La seguridad de la salvación en Cristo ha sido un desafío de toda la vida para mí. Al principio, la lucha consistía en aprender a creer que la seguridad era del todo posible. Incluso ahora, me encuentro dudando. Me veo atrapado en el razonamiento de que la gracia y la misericordia de Dios son demasiado buenas para ser verdad. Es una gran dicha que Dios nos haya dado una y otra vez sus grandes promesas para convencernos de la seguridad que Cristo ha asegurado a sus hijos. Por ejemplo, Juan 6.37: “Todo lo que el Padre me da, vendrá a mí; y al que a mí viene, no le echo fuera”. Esto me dice que si vengo a Cristo, seré guardado por Él, lo cual me ha traído una gran medida de paz.

Pero ¿cómo puedo estar seguro de que en realidad he venido a Él? Todavía estoy aprendiendo a aceptar que esto se aplica también a mí, incluso cuando vivo en este cuerpo y sigo fallando. Cuando estoy afligido por mi fracaso, me siento tentado a preguntarme si fui salvo, para empezar. Mis sentimientos comienzan a arrojar sombras sobre mi fe. Sin embargo, en su sermón sobre cómo descansar en la fidelidad de Dios, el Dr. Stanley dice: “Nuestras emociones a menudo van en contra de las promesas de Dios. Y tenemos que decidir: ‘¿Voy a creer lo que siento’? ¿O voy a creer lo que Dios ha dicho?’ Y ahí es donde chocan la fe y la duda”.
A Dios no le sorprende mi pecado ni se siente frustrado por su presencia, y me ama igual sin importar cuánto titubee.
A Dios no le sorprende mi pecado ni se siente frustrado por su presencia, y me ama igual sin importar cuánto titubee. Consciente de mi quebrantamiento y de mi continua necesidad de su ayuda, he aprendido que Cristo vive para interceder por mí (Hebreos 7.25). En la cruz, Él pagó por mis pecados, y ahora, en el presente, aplica esta victoria a mi vida cada día y a cada momento.
Como pueden darse cuenta, tuve que reconocer la verdad de que mis acciones no podían salvarme, para empezar, así que ¿cómo podrían estos esfuerzos mantenerme salvo? Necesito a Cristo de continuo. En el mejor de los casos, mi justicia es como trapos de inmundicia (Isaías 64.6), así que debo buscarlo con tanta dependencia hoy como siempre lo hice.

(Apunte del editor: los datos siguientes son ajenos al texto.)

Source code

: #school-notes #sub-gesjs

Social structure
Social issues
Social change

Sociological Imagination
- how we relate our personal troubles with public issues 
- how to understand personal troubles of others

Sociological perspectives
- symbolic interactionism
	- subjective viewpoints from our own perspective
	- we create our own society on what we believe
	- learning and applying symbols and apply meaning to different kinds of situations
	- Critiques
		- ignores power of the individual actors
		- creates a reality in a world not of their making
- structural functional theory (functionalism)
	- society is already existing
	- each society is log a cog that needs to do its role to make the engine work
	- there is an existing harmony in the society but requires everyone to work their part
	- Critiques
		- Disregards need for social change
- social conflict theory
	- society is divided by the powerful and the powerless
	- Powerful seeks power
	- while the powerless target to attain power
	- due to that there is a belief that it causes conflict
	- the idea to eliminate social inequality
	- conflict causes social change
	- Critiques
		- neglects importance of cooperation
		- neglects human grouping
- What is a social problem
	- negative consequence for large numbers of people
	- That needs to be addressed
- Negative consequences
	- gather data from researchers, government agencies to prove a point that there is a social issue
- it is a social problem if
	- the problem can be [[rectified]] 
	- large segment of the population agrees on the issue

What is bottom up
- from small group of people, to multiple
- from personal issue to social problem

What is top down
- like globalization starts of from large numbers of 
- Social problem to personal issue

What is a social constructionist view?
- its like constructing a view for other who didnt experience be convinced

Y, aun así, las dudas nunca desaparecen por completo. Cada vez más, he aprendido a ser sincero con la gente. Cuando confieso mis temores, descubro que otros también los tienen. Es por eso que todo el tiempo apoyamos a nuestros hermanos en la fe y les recordamos que Cristo es más grande que nuestras emociones y vacilaciones, nuestros fracasos e incluso nuestras victorias —que Dios es amor (1 Juan 4.8). Quienes conocen su necesidad apremiante y están dispuestos a acercarse a su amoroso Salvador, son quienes encuentran descanso para sus corazones ansiosos.